The Financial Services Authority (FSA) has attracted the ire of MPs by refusing to look at the collapse of Northern Rock or Bradford & Bingley.

The HBOS probe will start once the City regulator has decided whether to take enforcement action against any key players in the period before the bank was swallowed by Lloyds in a rescue takeover.

The FSA, yet to produce a long-awaited report on the near-collapse of Royal Bank of Scotland (RBS) after its investigation, concluded no-one should face charges.

In a letter to the Treasury Committee, FSA chairman Lord Adair Turner said: “As with RBS, HBOS’s failure resulted in the need for significant public support.

“And HBOS’s role in the pre-crisis credit boom was a key element in the developments, which led to the financial crisis.

“There is therefore a public interest in knowing what happened at HBOS as well as at RBS.”

Previously fast-growing HBOS, headed by Andy Hornby, ran into problems in 2008 when investors pulled funding, concerned about mounting losses from its mortgage book and on large loans to the ailing property and retail sectors.

Its takeover by Lloyds TSB was controversial with those worried about the disappearance of a major Scottish institution.

Many Lloyds TSB shareholders were unhappy about being landed with a troubled loan book.
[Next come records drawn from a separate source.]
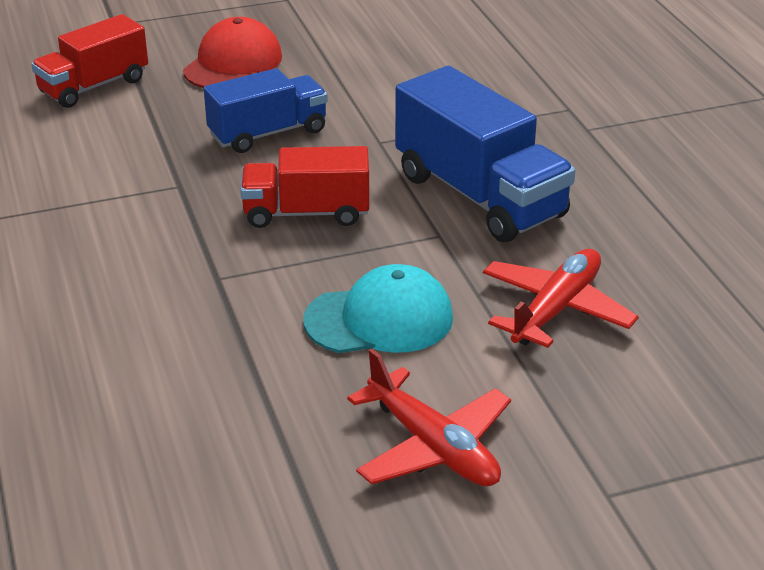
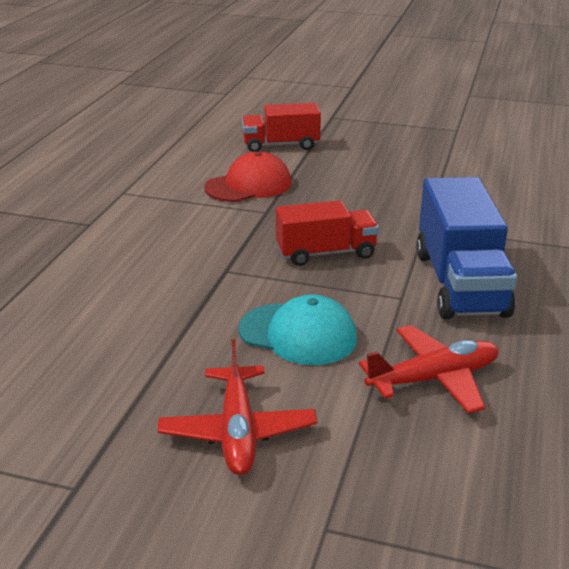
camera: 35 degrees right, 5 degrees down
(233, 63) = (379, 156): red cap -> red cap (248, 185)
(268, 133) = (355, 200): blue truck -> none
(306, 213) = (326, 253): red truck -> red truck turned 135 degrees clockwise

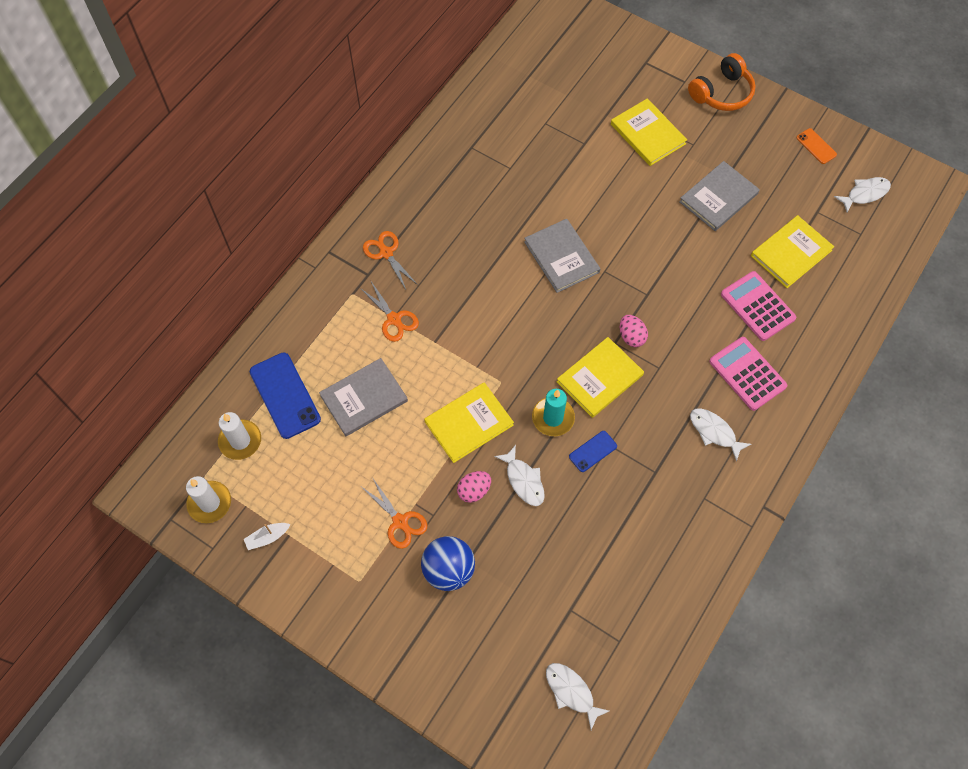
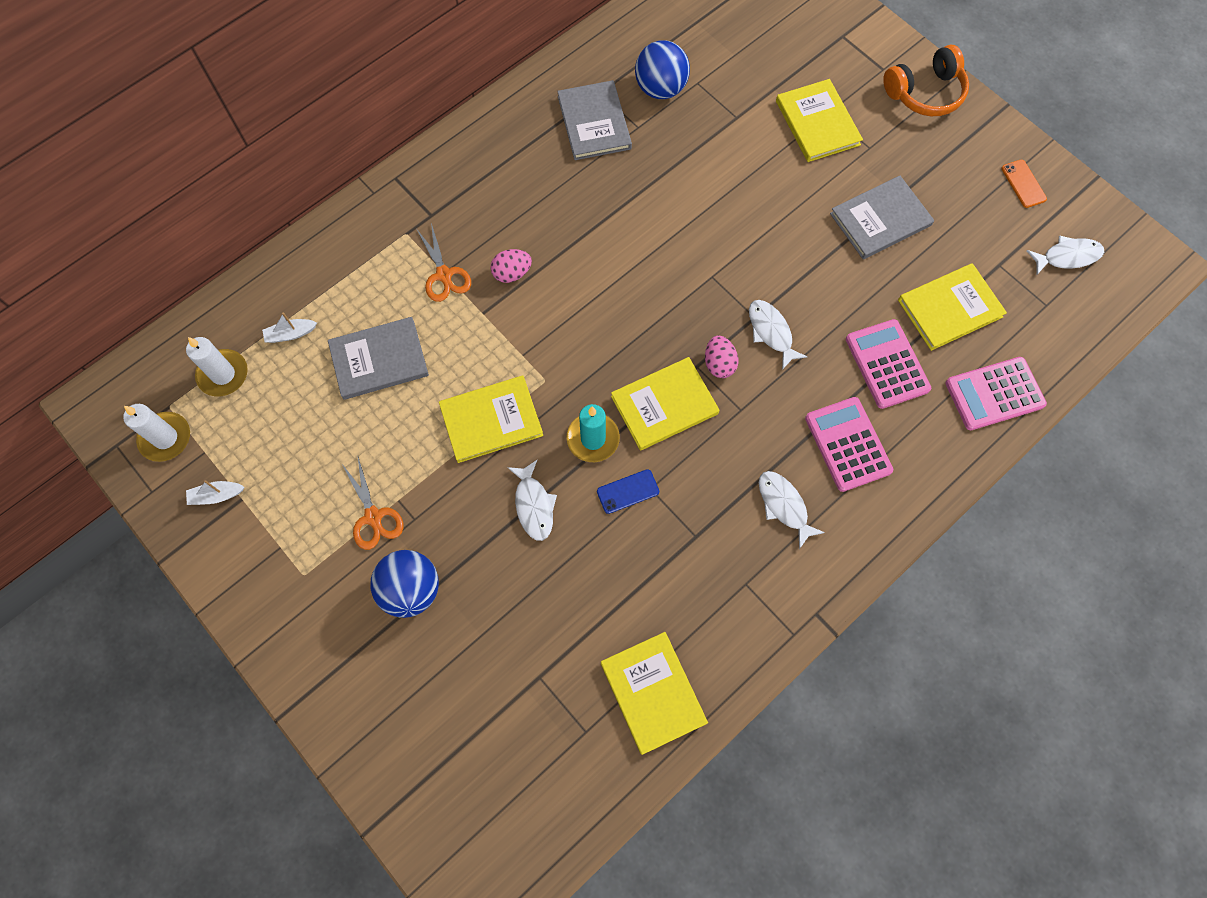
camera: 15 degrees right, 5 degrees up
(285, 395) = (290, 334): blue phone -> white boat
(386, 253) = (460, 195): orange scissors -> none
(474, 490) = (471, 502): pink egg -> pink egg (512, 273)
(518, 134) = (660, 89): none -> blue ball
(561, 257) = (665, 247): grey book -> grey book (594, 123)
(571, 692) = (508, 777): white fish -> white fish (771, 332)
(660, 598) = (652, 693): none -> yellow book
(843, 309) = (994, 394): none -> pink calculator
The combined bank had to be supported with a £20 billion Government capital injection, leaving it 41% state-owned.

Lord Turner confirmed the FSA had launched an enforcement investigation at HBOS that could lead to charges against key staff.
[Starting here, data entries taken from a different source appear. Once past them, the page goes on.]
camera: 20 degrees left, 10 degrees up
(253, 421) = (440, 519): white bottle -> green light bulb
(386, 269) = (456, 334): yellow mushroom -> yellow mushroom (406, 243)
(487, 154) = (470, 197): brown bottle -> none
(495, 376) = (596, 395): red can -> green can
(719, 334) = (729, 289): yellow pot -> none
“Once the investigation process is completed and the final result announced, however, we would intend to begin work on a report into HBOS, providing an account of the developments over the years preceding the crisis which put HBOS in an unsustainable position in autumn 2008,” he said.

Treasury Committee member Stewart Hosie told The Herald: “It is always very helpful to learn lessons when something like this has happened.”

The Dundee East MP added: “I think the disappointment the committee has is the way (the FSA) dismissed the opportunity to look again at Northern Rock and Bradford & Bingley, given the scale of the direct support they received.”